■ Goal of the exercise
Look over the lines below. Report each one that includes the string "Equalization".

[Collected data]
───
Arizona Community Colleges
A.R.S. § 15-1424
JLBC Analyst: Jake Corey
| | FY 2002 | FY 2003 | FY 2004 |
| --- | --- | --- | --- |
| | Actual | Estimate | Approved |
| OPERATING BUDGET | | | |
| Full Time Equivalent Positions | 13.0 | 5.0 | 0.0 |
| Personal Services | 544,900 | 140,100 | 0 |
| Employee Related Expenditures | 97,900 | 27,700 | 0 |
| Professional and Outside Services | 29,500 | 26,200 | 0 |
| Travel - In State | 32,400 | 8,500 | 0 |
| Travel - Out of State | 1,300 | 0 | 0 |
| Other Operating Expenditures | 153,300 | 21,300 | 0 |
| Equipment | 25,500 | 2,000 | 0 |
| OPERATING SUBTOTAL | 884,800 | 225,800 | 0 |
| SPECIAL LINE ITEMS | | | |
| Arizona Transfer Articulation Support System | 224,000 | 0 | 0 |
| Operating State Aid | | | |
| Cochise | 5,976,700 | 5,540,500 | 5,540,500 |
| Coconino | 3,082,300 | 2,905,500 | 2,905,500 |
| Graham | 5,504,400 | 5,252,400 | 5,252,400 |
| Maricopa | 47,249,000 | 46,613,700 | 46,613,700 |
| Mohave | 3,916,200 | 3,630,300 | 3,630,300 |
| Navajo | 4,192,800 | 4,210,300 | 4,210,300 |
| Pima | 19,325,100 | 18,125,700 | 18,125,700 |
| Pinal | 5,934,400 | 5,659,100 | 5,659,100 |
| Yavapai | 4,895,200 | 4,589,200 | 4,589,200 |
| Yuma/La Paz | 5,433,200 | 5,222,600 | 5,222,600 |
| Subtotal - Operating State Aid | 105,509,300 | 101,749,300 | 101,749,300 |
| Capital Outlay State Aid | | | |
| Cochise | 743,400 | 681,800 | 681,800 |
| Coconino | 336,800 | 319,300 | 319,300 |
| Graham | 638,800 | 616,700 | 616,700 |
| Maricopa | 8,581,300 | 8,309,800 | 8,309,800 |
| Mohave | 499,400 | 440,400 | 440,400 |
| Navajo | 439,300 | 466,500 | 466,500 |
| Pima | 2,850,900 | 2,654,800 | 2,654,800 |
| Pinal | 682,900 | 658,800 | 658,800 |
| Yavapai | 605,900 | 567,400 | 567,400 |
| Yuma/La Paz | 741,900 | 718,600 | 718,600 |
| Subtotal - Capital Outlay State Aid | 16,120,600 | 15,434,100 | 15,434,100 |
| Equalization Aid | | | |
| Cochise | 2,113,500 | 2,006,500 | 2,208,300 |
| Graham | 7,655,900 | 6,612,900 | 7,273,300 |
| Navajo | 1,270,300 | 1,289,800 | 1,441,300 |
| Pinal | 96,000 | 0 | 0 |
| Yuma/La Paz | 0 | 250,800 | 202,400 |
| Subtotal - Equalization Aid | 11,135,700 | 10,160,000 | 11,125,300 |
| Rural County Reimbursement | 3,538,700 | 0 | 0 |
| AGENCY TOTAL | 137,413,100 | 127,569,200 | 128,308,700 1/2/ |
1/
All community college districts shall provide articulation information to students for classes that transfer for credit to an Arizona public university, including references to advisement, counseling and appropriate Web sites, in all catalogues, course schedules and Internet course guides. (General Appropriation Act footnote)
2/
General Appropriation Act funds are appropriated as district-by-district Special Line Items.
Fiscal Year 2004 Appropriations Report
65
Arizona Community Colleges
───
■ Problem solution
| Equalization Aid | | | |
| Subtotal - Equalization Aid | 11,135,700 | 10,160,000 | 11,125,300 |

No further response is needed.